COSMOS 第4号 / 1994年12月発行
こちらのページは佐久合氣道通信「COSMOS」コスモス(1993年7月から2002年10月刊行)に掲載されていた遠藤師範からのメッセージを抜粋して再掲載しております。
道場の発足にあたって
遠藤征四郎
三十年位前までは街のあちこちに「○○教えます」「△△稽古所」「××道場」などの看板を見ることができました。師範あるいは先生といわれる人を中心にして日本の文化の大部分はそのような場所で生まれ育てられて来ました。現在そのような場所はほとんど消え、商業主義のカルチャー教室に取り込まれてしまいました。
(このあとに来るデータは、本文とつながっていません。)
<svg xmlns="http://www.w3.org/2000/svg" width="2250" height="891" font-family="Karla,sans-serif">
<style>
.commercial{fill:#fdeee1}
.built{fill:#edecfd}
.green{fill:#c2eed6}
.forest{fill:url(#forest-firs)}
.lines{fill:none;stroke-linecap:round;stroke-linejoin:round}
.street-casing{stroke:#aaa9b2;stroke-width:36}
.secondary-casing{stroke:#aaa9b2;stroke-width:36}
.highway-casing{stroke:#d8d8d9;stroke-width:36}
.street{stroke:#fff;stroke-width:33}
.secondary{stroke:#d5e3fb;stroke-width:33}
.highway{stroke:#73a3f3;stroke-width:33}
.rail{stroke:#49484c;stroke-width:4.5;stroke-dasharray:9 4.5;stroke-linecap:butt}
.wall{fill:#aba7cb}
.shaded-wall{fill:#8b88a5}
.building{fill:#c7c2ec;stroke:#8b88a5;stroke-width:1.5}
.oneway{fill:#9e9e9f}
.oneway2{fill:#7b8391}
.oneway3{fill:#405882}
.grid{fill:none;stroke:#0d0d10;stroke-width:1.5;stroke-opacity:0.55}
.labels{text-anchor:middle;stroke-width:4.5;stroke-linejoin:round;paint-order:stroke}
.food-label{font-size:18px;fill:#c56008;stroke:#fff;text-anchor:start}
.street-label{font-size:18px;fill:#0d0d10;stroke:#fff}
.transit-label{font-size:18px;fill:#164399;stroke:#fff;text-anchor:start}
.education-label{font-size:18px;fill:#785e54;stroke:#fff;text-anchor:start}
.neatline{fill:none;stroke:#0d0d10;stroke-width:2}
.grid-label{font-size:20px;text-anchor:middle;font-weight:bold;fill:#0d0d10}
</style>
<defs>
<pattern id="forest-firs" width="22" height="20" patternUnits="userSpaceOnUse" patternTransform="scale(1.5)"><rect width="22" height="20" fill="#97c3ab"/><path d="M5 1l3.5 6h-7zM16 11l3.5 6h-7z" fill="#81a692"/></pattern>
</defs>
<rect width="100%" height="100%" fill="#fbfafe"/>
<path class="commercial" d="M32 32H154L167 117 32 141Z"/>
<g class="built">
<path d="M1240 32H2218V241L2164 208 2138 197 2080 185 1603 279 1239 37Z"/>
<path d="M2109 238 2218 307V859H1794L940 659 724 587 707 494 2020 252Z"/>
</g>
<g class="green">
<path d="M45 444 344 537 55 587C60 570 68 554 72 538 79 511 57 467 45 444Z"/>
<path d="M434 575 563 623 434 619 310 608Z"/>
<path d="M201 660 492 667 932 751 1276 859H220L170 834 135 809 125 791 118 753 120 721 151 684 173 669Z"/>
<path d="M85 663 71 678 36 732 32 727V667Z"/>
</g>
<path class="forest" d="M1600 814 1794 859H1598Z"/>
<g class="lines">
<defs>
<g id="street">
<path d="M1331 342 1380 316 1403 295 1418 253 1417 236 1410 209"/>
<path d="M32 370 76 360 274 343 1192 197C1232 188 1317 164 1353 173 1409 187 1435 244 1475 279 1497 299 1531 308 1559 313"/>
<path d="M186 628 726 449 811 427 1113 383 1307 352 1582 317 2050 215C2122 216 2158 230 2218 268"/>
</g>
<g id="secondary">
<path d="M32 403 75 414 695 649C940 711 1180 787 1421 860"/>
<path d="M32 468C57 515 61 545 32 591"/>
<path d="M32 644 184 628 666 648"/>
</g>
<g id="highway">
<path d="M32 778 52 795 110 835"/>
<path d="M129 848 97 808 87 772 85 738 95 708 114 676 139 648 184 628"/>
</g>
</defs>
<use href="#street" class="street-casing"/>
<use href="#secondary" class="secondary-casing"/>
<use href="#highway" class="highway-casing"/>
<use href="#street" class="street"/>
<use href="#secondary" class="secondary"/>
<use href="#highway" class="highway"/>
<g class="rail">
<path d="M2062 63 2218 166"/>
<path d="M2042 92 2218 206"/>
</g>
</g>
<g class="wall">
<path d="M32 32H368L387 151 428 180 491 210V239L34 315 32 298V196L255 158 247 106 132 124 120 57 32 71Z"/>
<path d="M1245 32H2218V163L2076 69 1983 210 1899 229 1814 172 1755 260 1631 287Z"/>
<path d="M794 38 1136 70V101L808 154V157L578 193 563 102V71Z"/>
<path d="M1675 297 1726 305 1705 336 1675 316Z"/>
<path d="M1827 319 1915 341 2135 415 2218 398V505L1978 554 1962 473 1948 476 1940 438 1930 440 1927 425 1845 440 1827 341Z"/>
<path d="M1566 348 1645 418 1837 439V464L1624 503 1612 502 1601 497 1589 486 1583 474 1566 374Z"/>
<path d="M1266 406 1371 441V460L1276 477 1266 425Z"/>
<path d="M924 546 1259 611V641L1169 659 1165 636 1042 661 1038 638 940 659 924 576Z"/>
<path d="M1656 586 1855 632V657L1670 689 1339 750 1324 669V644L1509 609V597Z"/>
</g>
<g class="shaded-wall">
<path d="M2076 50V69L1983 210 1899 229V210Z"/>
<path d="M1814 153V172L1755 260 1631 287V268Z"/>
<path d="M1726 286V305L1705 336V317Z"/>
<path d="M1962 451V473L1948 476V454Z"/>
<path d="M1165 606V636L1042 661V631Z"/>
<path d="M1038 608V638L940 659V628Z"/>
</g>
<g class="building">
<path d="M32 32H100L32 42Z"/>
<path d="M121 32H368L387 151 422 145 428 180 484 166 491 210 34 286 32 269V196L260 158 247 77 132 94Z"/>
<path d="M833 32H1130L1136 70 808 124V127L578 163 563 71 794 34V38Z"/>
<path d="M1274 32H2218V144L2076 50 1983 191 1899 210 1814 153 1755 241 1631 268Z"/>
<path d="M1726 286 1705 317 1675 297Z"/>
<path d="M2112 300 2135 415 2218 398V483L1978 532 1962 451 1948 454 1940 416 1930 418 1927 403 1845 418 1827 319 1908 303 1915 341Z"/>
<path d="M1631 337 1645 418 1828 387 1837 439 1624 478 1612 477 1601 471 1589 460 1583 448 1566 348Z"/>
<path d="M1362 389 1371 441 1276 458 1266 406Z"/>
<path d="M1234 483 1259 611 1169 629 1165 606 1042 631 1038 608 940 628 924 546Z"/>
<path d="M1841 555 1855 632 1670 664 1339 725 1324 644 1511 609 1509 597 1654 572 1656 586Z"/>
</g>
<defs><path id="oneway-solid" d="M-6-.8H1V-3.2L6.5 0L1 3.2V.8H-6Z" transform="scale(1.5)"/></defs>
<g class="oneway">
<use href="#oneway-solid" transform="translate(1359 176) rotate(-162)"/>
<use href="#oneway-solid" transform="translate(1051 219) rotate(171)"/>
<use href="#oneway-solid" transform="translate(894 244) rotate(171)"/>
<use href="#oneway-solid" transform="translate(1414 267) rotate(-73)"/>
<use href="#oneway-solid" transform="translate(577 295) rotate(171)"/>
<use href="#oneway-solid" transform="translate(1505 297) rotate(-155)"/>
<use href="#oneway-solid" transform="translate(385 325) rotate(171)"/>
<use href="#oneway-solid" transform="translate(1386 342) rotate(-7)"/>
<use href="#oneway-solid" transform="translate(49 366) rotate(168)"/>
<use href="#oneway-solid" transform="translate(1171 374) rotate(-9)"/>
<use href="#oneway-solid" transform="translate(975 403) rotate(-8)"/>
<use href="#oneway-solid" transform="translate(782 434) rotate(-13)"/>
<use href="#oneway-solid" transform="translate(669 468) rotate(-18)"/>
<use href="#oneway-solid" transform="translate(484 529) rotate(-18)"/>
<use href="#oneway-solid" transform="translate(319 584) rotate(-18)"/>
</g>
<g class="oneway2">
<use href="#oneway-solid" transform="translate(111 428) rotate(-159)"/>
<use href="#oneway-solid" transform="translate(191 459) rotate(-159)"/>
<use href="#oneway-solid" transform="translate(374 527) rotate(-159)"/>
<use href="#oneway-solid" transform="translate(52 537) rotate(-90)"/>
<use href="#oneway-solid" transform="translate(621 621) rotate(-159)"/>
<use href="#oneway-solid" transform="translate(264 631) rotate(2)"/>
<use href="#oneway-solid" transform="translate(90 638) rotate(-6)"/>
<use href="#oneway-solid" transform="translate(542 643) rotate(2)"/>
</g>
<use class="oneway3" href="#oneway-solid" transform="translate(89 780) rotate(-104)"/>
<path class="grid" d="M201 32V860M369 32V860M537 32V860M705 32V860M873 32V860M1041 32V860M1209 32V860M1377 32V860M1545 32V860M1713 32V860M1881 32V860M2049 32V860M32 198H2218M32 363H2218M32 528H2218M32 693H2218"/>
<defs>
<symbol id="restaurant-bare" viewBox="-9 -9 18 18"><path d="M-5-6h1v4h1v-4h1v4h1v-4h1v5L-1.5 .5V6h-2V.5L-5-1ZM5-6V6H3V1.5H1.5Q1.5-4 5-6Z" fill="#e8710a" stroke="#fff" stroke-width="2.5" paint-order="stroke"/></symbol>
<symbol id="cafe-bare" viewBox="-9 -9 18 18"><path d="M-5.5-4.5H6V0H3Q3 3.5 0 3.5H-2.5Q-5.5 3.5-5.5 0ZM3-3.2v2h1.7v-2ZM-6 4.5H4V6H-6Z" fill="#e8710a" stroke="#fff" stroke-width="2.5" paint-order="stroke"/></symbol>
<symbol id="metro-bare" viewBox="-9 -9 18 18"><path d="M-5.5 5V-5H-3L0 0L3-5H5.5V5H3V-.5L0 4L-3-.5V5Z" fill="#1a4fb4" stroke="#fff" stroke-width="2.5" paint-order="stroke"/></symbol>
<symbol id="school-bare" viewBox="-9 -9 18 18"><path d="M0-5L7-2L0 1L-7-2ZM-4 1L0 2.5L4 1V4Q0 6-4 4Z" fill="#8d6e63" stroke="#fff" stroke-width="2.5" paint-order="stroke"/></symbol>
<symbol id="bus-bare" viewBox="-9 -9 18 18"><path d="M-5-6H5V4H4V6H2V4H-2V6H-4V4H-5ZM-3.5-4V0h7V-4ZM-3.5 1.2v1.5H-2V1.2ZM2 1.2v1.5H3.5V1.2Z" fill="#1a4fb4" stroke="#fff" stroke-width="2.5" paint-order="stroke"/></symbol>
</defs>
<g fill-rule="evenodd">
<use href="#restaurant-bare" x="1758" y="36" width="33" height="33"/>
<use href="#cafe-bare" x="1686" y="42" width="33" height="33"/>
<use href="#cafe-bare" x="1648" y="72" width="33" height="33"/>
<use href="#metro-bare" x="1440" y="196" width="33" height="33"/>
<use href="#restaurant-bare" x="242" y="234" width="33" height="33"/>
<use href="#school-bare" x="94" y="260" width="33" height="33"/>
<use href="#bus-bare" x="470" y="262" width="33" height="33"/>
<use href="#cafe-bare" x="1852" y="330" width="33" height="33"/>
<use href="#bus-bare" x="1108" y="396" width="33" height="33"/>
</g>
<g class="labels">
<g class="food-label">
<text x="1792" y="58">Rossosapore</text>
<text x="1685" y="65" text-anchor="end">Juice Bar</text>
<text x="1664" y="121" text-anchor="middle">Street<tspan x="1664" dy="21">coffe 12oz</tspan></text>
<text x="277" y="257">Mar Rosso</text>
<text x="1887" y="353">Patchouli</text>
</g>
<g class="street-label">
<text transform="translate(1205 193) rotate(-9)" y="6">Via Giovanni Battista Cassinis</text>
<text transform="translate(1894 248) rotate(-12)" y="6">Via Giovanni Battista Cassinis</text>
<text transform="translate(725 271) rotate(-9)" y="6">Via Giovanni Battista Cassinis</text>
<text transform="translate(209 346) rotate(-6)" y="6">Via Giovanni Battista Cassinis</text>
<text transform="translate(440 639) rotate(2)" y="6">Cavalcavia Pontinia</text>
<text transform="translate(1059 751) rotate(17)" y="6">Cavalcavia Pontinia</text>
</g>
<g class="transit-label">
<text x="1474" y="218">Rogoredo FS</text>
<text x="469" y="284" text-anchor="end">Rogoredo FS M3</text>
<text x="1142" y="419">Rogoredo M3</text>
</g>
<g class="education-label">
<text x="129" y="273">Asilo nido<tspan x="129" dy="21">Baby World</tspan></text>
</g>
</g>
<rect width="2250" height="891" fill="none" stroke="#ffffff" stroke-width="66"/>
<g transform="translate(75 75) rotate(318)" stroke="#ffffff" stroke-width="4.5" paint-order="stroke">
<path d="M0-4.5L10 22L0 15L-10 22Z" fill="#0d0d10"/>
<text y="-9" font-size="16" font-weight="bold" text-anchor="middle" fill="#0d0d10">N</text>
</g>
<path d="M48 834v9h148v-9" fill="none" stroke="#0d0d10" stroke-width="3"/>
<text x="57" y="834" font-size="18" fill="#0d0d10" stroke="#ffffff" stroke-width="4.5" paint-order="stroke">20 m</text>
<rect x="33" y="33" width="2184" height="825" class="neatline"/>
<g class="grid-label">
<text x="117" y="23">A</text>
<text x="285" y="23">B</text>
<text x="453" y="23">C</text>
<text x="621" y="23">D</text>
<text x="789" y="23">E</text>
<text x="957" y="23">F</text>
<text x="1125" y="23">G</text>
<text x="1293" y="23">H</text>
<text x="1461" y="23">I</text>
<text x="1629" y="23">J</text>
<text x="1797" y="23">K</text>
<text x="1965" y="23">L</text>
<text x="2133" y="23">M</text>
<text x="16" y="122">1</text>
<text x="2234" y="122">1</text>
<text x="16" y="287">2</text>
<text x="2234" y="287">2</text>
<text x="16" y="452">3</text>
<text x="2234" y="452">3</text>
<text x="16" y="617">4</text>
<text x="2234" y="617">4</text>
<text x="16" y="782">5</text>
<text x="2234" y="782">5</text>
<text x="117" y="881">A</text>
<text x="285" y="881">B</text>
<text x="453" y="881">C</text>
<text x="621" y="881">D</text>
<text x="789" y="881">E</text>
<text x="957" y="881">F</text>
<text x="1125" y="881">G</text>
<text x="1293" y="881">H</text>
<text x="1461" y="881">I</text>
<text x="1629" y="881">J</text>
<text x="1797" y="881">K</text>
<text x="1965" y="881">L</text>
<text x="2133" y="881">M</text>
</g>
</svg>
武道関係の道場もほとんど街の中から消えました。武道を習う人の多くは、自治体の建てた大きな体育館で稽古をするしか場所がありません。公共施設としての体育館は一見豪華ですが、一過性のイベントを機に建てられた、いわば一時的な目的を優先して建てられた施設も少なくありません。このような施設では専門的な武道修行者のための利便性や環境作りという心使いが必ずしも充分には行き届きません。
大都市の中の施設は一部有効に利用されているようですが、武道場などは多数の団体が入り混じってそれぞれの武道を行っています。時には武道以外の団体も同時に利用する状況が避けられず喧噪も極に達しています。およそ精神統一を求めんとする武道稽古の環境にはほど遠く、人間形成の場ともいえません。合気道修行の専門道場の必要性を痛感していました。
道場ができあがりました。武道のための環境は整いました。当面「合気道佐久道場」と呼びます。世界中から人々が集まり、友好と平和に役立ち、なおかつ人間形成のできる道場を目指して微力をつくして行きたいと思っています。